Another cause of quench cracks is improper cooling. If the cooling is too slow, so that the cooling rate of the surface layer cannot reach the critical quenching rate, the effect of thermal stress is significant, resulting in the formation of residual tensile stress in the surface layer, which is prone to cracking. Therefore, the workpiece must be cooled quickly after induction heating, especially when high-frequency induction heating is used.
Quenching cracks at the end of the bars
- Quenching Deformation
Induction quenching is surface quenching. During the quenching process, thermal stress and structural stress are only formed on the surface layer. Therefore, the deformation caused by this quenching method is generally not obvious.
However, when the thickness of the heating layer of the shaft and elongated parts is not uniform, quenching warpage will occur. When the shaft parts are heated, they should be rotated continuously to make up for the uneven gap between the workpiece surface and the inductor, so that the heating layer becomes uniform. For elongated parts, the symmetry of the heating layer should be considered, which must be taken into account when designing the inductor.
- Insufficient Hardness
Defects such as insufficient hardness, soft spots and soft bands often appear after high-frequency quenching. The soft band formed by continuous heating and quenching has a dark purple spiral shape, which is caused by the blockage of the water jet holes or the improper size and number of holes.
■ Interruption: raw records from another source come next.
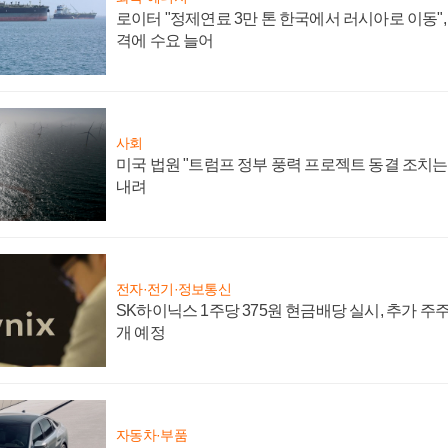
로이터 "정제연료 3만 톤 한국에서 러시아로 이동"
격에 수요 늘어
사회
미국 법원 "트럼프 정부 풍력 프로젝트 동결 조치는 
내려
전자·전기·정보통신
SK하이닉스 1주당 375원 현금배당 실시, 추가 주
개 예정
자동차·부품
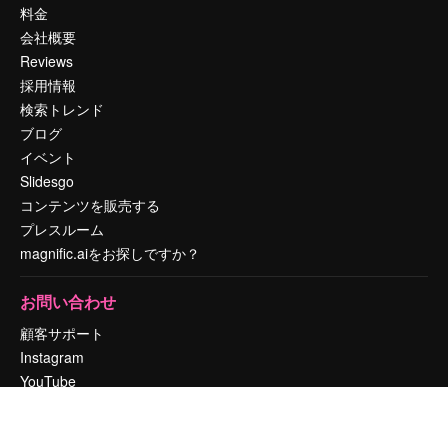
料金
会社概要
Reviews
採用情報
検索トレンド
ブログ
イベント
Slidesgo
コンテンツを販売する
プレスルーム
magnific.aiをお探しですか？
お問い合わせ
顧客サポート
Instagram
YouTube
LinkedIn
TikTok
At the same time, insufficient hardness after heating and quenching is often caused by untimely cooling. Changing the angle of the water spray hole and the amount of water spraying, and adjusting the rotation and moving speed of the workpiece can effectively avoid the formation of the spiral soft belt.
Another reason for insufficient hardness is insufficient heating temperature. When the heating temperature of hypoeutectoid steel is not enough, a large amount of ferrite will remain in the structure, resulting in insufficient hardness after quenching. Reducing the moving speed of the workpiece during the continuous heating and quenching process can increase the heating temperature.
DEVELOPMENT AND TREND OF INDUCTION HARDENING
Due to its high quality,high efficiency,energy saving,environmental protection and many other advantages,induction hardening heat treatment technology is widely used in industrial production, and the technical level is rapidly improved.
In addition to replacing carburizing and quenching and tempering processes, induction quenching is developing towards composite heat treatment, opening up new fields. High-intensity induction hardening and frequency conversion hardening will continue to develop and replace a portion of conventional induction hardening.
In the future, the development of induction hardening technology should be fully automated, with more perfect performance, more complete monitoring equipment, and more energy saving and environmental protection.